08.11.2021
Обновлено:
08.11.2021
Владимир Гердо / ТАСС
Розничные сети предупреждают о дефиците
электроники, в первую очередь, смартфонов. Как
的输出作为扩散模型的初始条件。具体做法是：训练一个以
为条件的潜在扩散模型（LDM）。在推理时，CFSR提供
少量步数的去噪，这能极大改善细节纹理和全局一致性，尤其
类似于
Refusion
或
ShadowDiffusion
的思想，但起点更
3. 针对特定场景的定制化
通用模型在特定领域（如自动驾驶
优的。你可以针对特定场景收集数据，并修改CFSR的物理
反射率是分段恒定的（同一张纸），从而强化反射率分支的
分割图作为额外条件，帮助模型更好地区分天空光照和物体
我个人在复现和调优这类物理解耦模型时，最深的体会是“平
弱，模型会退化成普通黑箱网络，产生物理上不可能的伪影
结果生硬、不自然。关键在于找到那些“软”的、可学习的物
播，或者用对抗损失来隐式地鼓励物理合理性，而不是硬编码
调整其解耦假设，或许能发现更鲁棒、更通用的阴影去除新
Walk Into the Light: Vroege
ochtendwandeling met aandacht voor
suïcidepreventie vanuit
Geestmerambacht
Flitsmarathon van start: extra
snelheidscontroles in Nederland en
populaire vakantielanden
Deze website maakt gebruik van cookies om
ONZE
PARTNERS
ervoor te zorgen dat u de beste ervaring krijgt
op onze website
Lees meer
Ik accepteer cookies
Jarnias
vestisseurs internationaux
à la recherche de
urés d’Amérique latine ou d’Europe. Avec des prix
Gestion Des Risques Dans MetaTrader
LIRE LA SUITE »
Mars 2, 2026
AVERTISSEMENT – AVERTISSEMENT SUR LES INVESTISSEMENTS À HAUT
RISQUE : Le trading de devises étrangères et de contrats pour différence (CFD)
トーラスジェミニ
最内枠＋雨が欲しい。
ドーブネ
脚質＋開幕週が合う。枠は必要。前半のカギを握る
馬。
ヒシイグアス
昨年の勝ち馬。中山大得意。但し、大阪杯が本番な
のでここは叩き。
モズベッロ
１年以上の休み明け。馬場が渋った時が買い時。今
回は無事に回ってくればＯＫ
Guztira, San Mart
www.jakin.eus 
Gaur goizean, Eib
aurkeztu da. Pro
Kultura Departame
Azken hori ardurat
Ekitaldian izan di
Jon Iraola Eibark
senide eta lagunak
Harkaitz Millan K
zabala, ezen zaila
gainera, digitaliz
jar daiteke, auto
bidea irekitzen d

> [Required work] Rewrite all of the data above, replacing every occurrence of "Lees meer" with "Meer informatie" and leaving everything else unchanged.

> [Exercise result]
08.11.2021
Обновлено:
08.11.2021
Владимир Гердо / ТАСС
Розничные сети предупреждают о дефиците
электроники, в первую очередь, смартфонов. Как
的输出作为扩散模型的初始条件。具体做法是：训练一个以
为条件的潜在扩散模型（LDM）。在推理时，CFSR提供
少量步数的去噪，这能极大改善细节纹理和全局一致性，尤其
类似于
Refusion
或
ShadowDiffusion
的思想，但起点更
3. 针对特定场景的定制化
通用模型在特定领域（如自动驾驶
优的。你可以针对特定场景收集数据，并修改CFSR的物理
反射率是分段恒定的（同一张纸），从而强化反射率分支的
分割图作为额外条件，帮助模型更好地区分天空光照和物体
我个人在复现和调优这类物理解耦模型时，最深的体会是“平
弱，模型会退化成普通黑箱网络，产生物理上不可能的伪影
结果生硬、不自然。关键在于找到那些“软”的、可学习的物
播，或者用对抗损失来隐式地鼓励物理合理性，而不是硬编码
调整其解耦假设，或许能发现更鲁棒、更通用的阴影去除新
Walk Into the Light: Vroege
ochtendwandeling met aandacht voor
suïcidepreventie vanuit
Geestmerambacht
Flitsmarathon van start: extra
snelheidscontroles in Nederland en
populaire vakantielanden
Deze website maakt gebruik van cookies om
ONZE
PARTNERS
ervoor te zorgen dat u de beste ervaring krijgt
op onze website
Meer informatie
Ik accepteer cookies
Jarnias
vestisseurs internationaux
à la recherche de
urés d’Amérique latine ou d’Europe. Avec des prix
Gestion Des Risques Dans MetaTrader
LIRE LA SUITE »
Mars 2, 2026
AVERTISSEMENT – AVERTISSEMENT SUR LES INVESTISSEMENTS À HAUT
RISQUE : Le trading de devises étrangères et de contrats pour différence (CFD)
トーラスジェミニ
最内枠＋雨が欲しい。
ドーブネ
脚質＋開幕週が合う。枠は必要。前半のカギを握る
馬。
ヒシイグアス
昨年の勝ち馬。中山大得意。但し、大阪杯が本番な
のでここは叩き。
モズベッロ
１年以上の休み明け。馬場が渋った時が買い時。今
回は無事に回ってくればＯＫ
Guztira, San Mart
www.jakin.eus 
Gaur goizean, Eib
aurkeztu da. Pro
Kultura Departame
Azken hori ardurat
Ekitaldian izan di
Jon Iraola Eibark
senide eta lagunak
Harkaitz Millan K
zabala, ezen zaila
gainera, digitaliz
jar daiteke, auto
bidea irekitzen d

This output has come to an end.